Retype the text lines of the material below without any changes. Omit the pictures from your answer.

#### Data ####

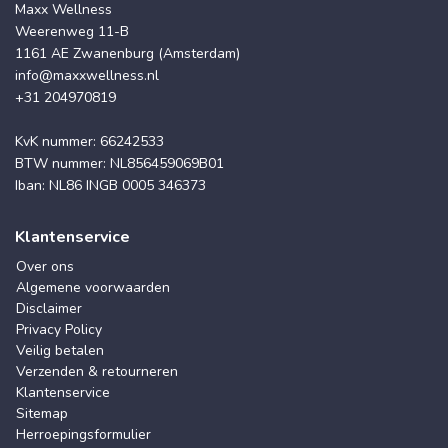
Maxx Wellness
Weerenweg 11-B
1161 AE Zwanenburg (Amsterdam)
info@maxxwellness.nl
+31 204970819
KvK nummer: 66242533
BTW nummer: NL856459069B01
Iban: NL86 INGB 0005 346373
Klantenservice
Over ons
Algemene voorwaarden
Disclaimer
Privacy Policy
Veilig betalen
Verzenden & retourneren
Klantenservice
Sitemap
Herroepingsformulier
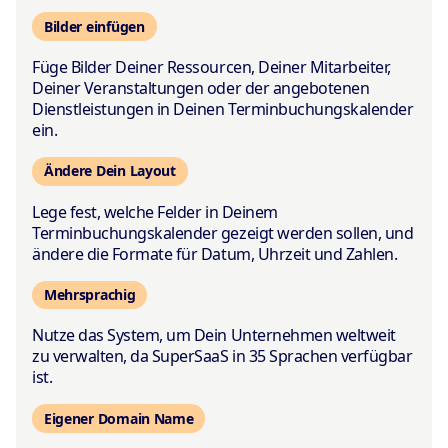
Bilder einfügen
Füge Bilder Deiner Ressourcen, Deiner Mitarbeiter,
Deiner Veranstaltungen oder der angebotenen
Dienstleistungen in Deinen Terminbuchungskalender
ein.
Ändere Dein Layout
Lege fest, welche Felder in Deinem
Terminbuchungskalender gezeigt werden sollen, und
ändere die Formate für Datum, Uhrzeit und Zahlen.
Mehrsprachig
Nutze das System, um Dein Unternehmen weltweit
zu verwalten, da SuperSaaS in 35 Sprachen verfügbar
ist.
Eigener Domain Name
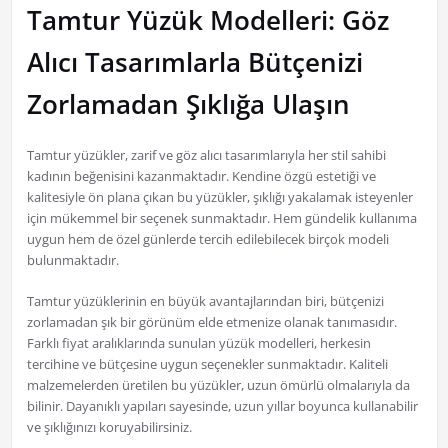
Tamtur Yüzük Modelleri: Göz
Alıcı Tasarımlarla Bütçenizi
Zorlamadan Şıklığa Ulaşın
Tamtur yüzükler, zarif ve göz alıcı tasarımlarıyla her stil sahibi
kadının beğenisini kazanmaktadır. Kendine özgü estetiği ve
kalitesiyle ön plana çıkan bu yüzükler, şıklığı yakalamak isteyenler
için mükemmel bir seçenek sunmaktadır. Hem gündelik kullanıma
uygun hem de özel günlerde tercih edilebilecek birçok modeli
bulunmaktadır.
Tamtur yüzüklerinin en büyük avantajlarından biri, bütçenizi
zorlamadan şık bir görünüm elde etmenize olanak tanımasıdır.
Farklı fiyat aralıklarında sunulan yüzük modelleri, herkesin
tercihine ve bütçesine uygun seçenekler sunmaktadır. Kaliteli
malzemelerden üretilen bu yüzükler, uzun ömürlü olmalarıyla da
bilinir. Dayanıklı yapıları sayesinde, uzun yıllar boyunca kullanabilir
ve şıklığınızı koruyabilirsiniz.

####

▶ Answer space:
Maxx Wellness
Weerenweg 11-B
1161 AE Zwanenburg (Amsterdam)
info@maxxwellness.nl
+31 204970819
KvK nummer: 66242533
BTW nummer: NL856459069B01
Iban: NL86 INGB 0005 346373
Klantenservice
Over ons
Algemene voorwaarden
Disclaimer
Privacy Policy
Veilig betalen
Verzenden & retourneren
Klantenservice
Sitemap
Herroepingsformulier
Bilder einfügen
Füge Bilder Deiner Ressourcen, Deiner Mitarbeiter,
Deiner Veranstaltungen oder der angebotenen
Dienstleistungen in Deinen Terminbuchungskalender
ein.
Ändere Dein Layout
Lege fest, welche Felder in Deinem
Terminbuchungskalender gezeigt werden sollen, und
ändere die Formate für Datum, Uhrzeit und Zahlen.
Mehrsprachig
Nutze das System, um Dein Unternehmen weltweit
zu verwalten, da SuperSaaS in 35 Sprachen verfügbar
ist.
Eigener Domain Name
Tamtur Yüzük Modelleri: Göz
Alıcı Tasarımlarla Bütçenizi
Zorlamadan Şıklığa Ulaşın
Tamtur yüzükler, zarif ve göz alıcı tasarımlarıyla her stil sahibi
kadının beğenisini kazanmaktadır. Kendine özgü estetiği ve
kalitesiyle ön plana çıkan bu yüzükler, şıklığı yakalamak isteyenler
için mükemmel bir seçenek sunmaktadır. Hem gündelik kullanıma
uygun hem de özel günlerde tercih edilebilecek birçok modeli
bulunmaktadır.
Tamtur yüzüklerinin en büyük avantajlarından biri, bütçenizi
zorlamadan şık bir görünüm elde etmenize olanak tanımasıdır.
Farklı fiyat aralıklarında sunulan yüzük modelleri, herkesin
tercihine ve bütçesine uygun seçenekler sunmaktadır. Kaliteli
malzemelerden üretilen bu yüzükler, uzun ömürlü olmalarıyla da
bilinir. Dayanıklı yapıları sayesinde, uzun yıllar boyunca kullanabilir
ve şıklığınızı koruyabilirsiniz.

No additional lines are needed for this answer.